» TRY IT:
The string "from" may appear in lines of the listing. Report each line where it does.

[DATA — start]

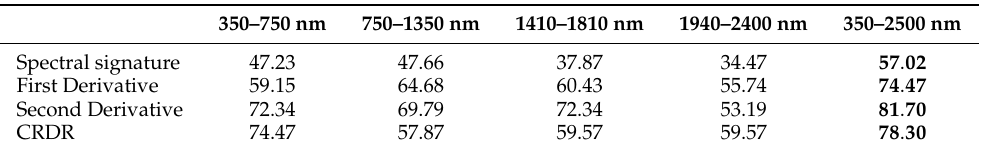
Table 9. Overall classification accuracy (%) for different spectral ranges considering Median reflectances as spectral reference database and Canberra distance.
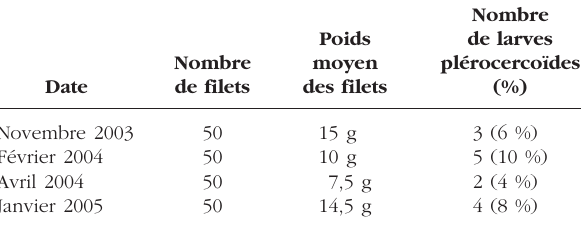
Tableau I. – Résultat de l’examen de 200 filets de perche prélevés en 2003, 2004 et 2005 dans le lac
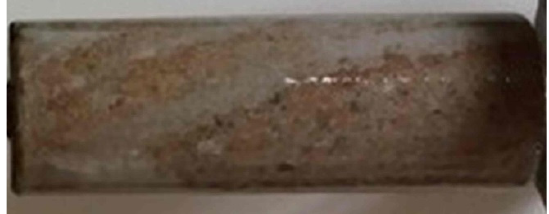
Figure 8. Wash contact time of 6 min.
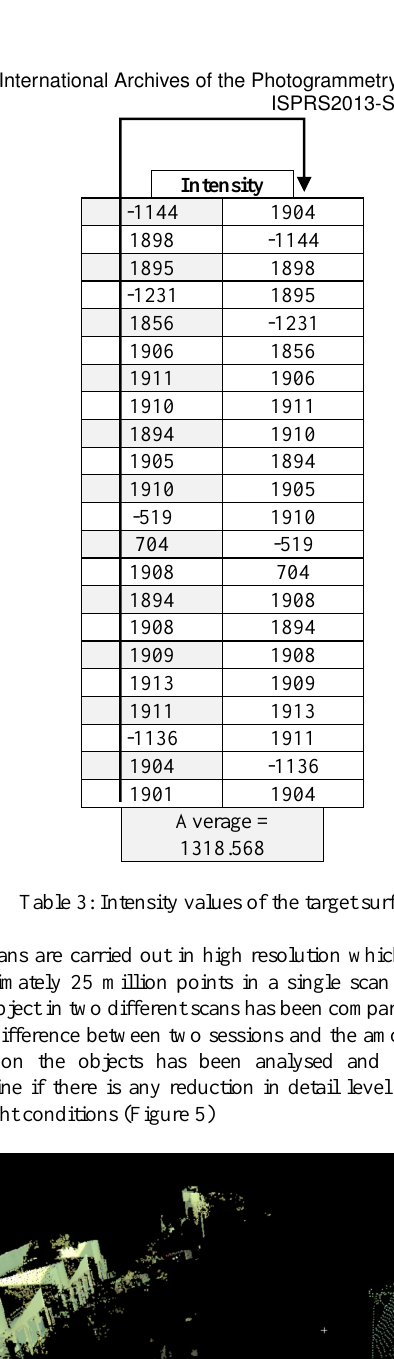
The detail count of the same object in two different lighting condition resulted that there is only %0.002 difference in detail at an object approximately 90 meters far (Figure 6).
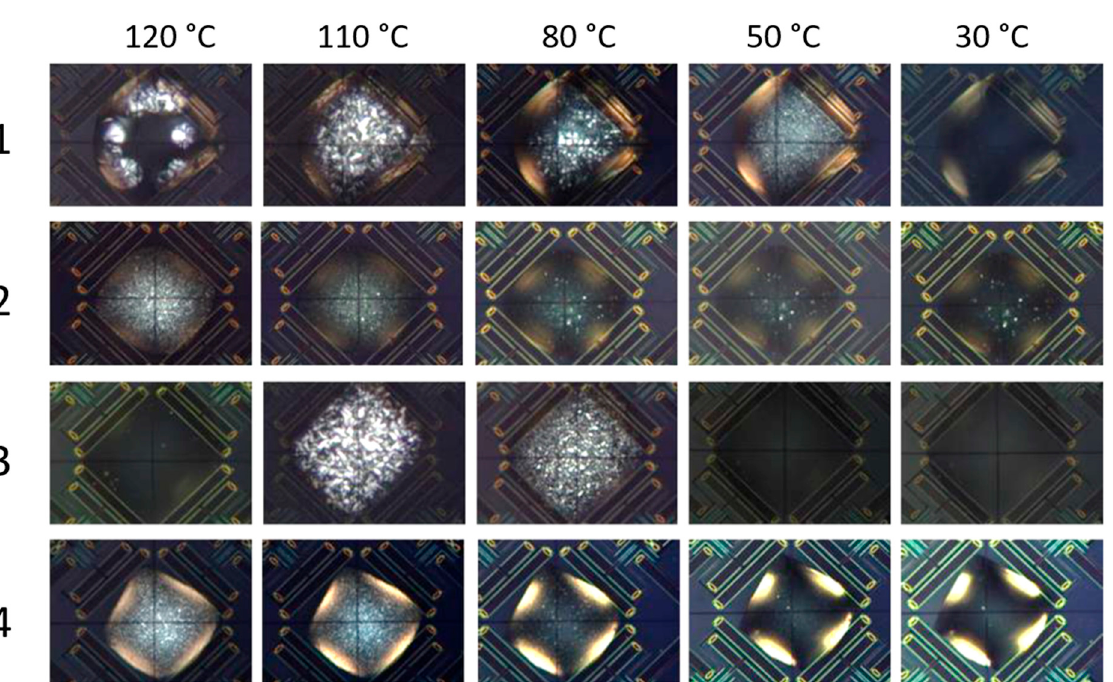
Figure 7. Isothermal crystallization peak-time depending on the crystallization temperature deter- mined from the isothermal crystallization curves.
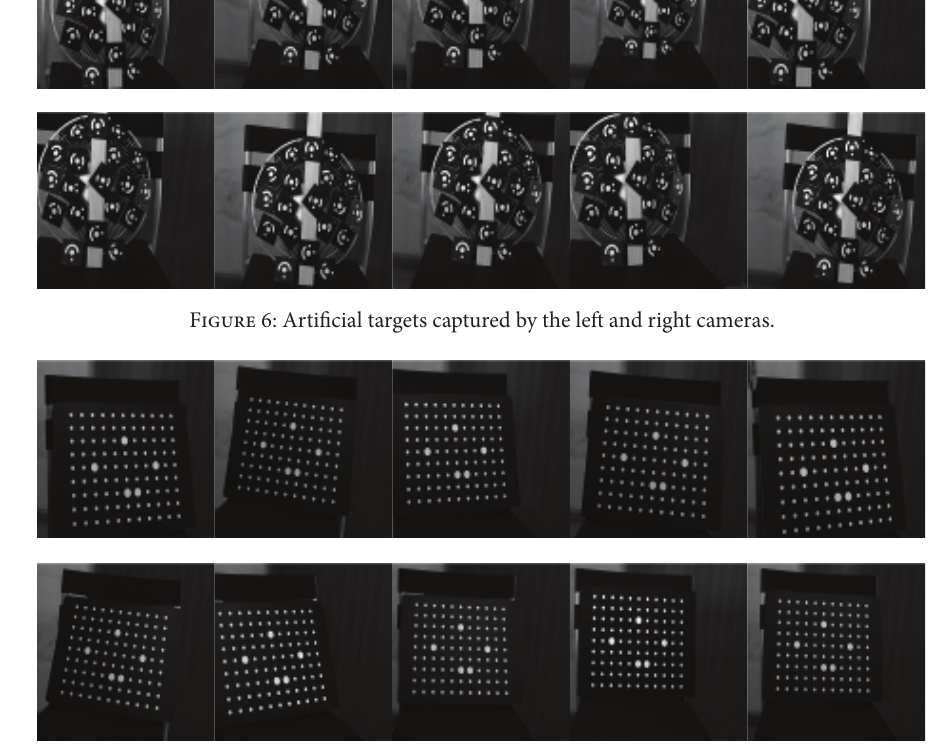
Figure 7: Panel board in Zhang’s method captured by the left and right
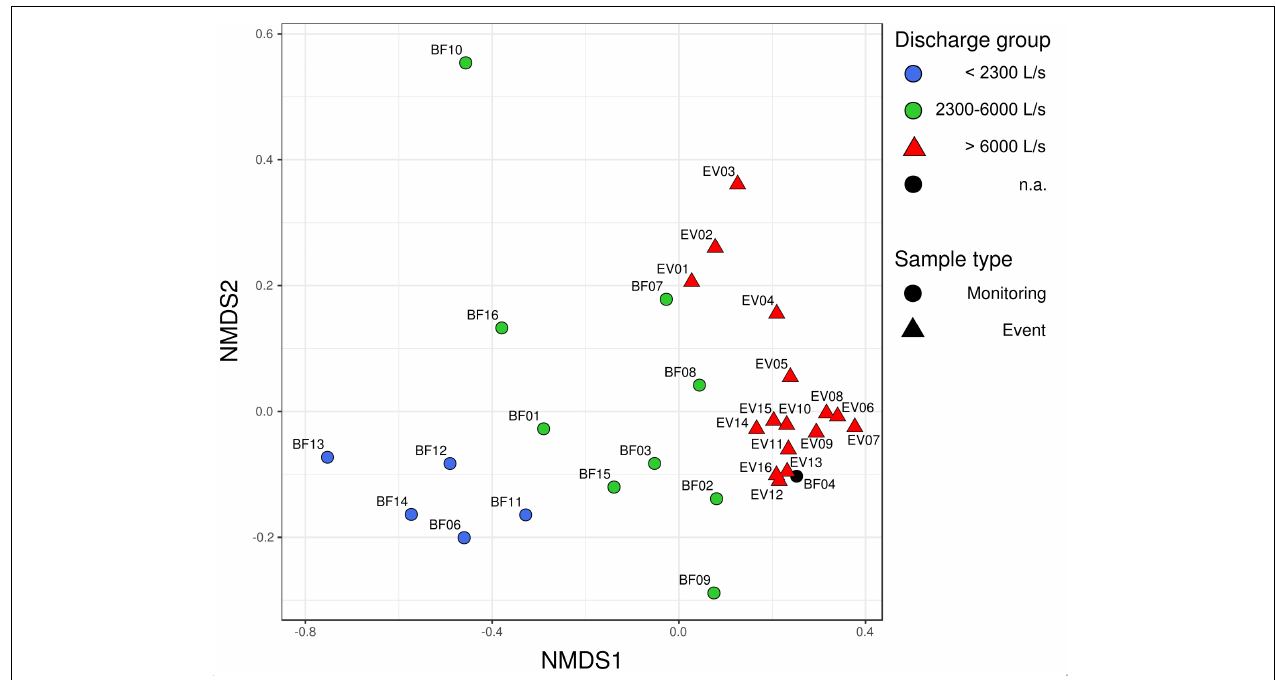
FIGURE 2 | Non-metric multidimensional scaling (NMDS)-plot of community dissimilarities based on the Bray–Curtis dissimilarity index. Stress value of the NMDS was 0.10. Circles depict bacterial communities occurring under baseflow conditions (BF), triangles represent bacterial communities observed under high-discharge event conditions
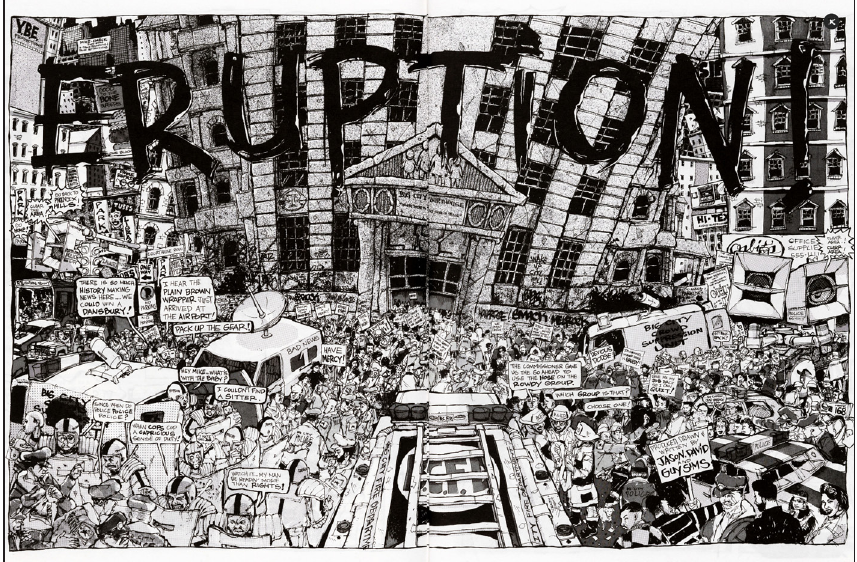
Figure 4: Excerpt from Sims J, Sims D, and Sims G (1992a) Brotherman: Dictator of Discipline #5 (East Orange, NJ) © Big City Entertainment,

[DATA — finish]

» SOLUTION TO THIS TASK:
Figure 7. Isothermal crystallization peak-time depending on the crystallization temperature deter- mined from the isothermal crystallization curves.
Figure 4: Excerpt from Sims J, Sims D, and Sims G (1992a) Brotherman: Dictator of Discipline #5 (East Orange, NJ) © Big City Entertainment,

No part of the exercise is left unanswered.